» **SOURCE PASSAGE**:
>>>

In 1978, Nathaniel Swimson, a student at North Carolina Central University, died during an off-campus initiation activity.  He was asked to run several miles before he collapsed and died.

In 1983, Vann Watts, a student at Tennessee State University, died of an alcohol overdose following an initiation party.  It was reported that prior to his death, he was severely beaten and verbally abused by fraternity members.

In 1984, a Hampton University student was killed participating in an Omega Psi Phi ritual. The family of the deceased student privately settled with the fraternity for an undisclosed amount as a result of his wrongful death.

In 1986, Thomas Harold, a student at Lamar University, died as a result of running miles on Lamar's track as part of a pledging task.

In 1997, the fraternity was court ordered to pay a former Indiana University pledge $774,500 for injuries he sustained while pledging in 1994.

In 1999, Omega Psi Phi was court ordered to pay a former University of Louisville student nearly $1 million for suffering kidney failure due to hazing activity in 1997.

In 2001, Joseph T. Green, a student at Tennessee State University, died as result of an asthma attack he developed from being asked to run long distances while pledging. In 2002, his family filed a $15 million wrongful death lawsuit against the men of Omega Psi Phi Incorporated.

In 2009, a former pledge at the University of Houston settled with the fraternity for an undisclosed amount after being hit with a baseball bat, wood board, and TV antenna while pledging.  The UH student wanted to join the fraternity because his father was a member. The chapter was placed on suspension following this incident.

In 2014, the chapter at Valdosta State University was banned from campus until at least August 2022 due to severe hazing and violating the school's code of conduct.

In 2015, six Omega Psi Phi members at Johnson C. Smith University were arrested and charged with assault for severely beating pledges over a two-month span.

<<<

» **TASKS TO PERFORM**:
a. In the passage on Omega Psi Phi hazing incidents, what amount was the fraternity ordered by a court in 1997 to pay a former Indiana University pledge?
b. List every student who died and is named in the passage on Omega Psi Phi hazing incidents.

» **DATA UNDER STUDY**:
>>>

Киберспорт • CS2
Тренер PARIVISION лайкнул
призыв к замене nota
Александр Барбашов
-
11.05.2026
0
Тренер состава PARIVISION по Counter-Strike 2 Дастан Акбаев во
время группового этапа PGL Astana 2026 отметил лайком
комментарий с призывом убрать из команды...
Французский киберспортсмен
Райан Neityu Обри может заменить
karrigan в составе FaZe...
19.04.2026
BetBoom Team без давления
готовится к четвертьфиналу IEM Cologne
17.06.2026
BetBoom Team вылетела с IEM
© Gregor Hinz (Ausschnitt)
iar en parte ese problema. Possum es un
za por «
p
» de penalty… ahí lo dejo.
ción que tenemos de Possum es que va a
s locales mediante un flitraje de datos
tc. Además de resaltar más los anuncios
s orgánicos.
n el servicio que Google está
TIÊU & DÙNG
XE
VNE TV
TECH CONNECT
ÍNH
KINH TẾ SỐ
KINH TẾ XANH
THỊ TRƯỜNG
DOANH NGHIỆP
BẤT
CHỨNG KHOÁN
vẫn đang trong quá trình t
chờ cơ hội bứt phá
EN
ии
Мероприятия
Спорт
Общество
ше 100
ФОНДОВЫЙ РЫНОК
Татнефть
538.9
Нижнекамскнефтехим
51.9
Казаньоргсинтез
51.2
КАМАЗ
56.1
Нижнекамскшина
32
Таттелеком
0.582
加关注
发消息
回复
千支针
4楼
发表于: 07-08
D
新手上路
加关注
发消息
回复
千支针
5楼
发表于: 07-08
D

<<<

» **LIST OF ANSWERS**:
a. $774,500

b. Nathaniel Swimson, Vann Watts, Thomas Harold, Joseph T. Green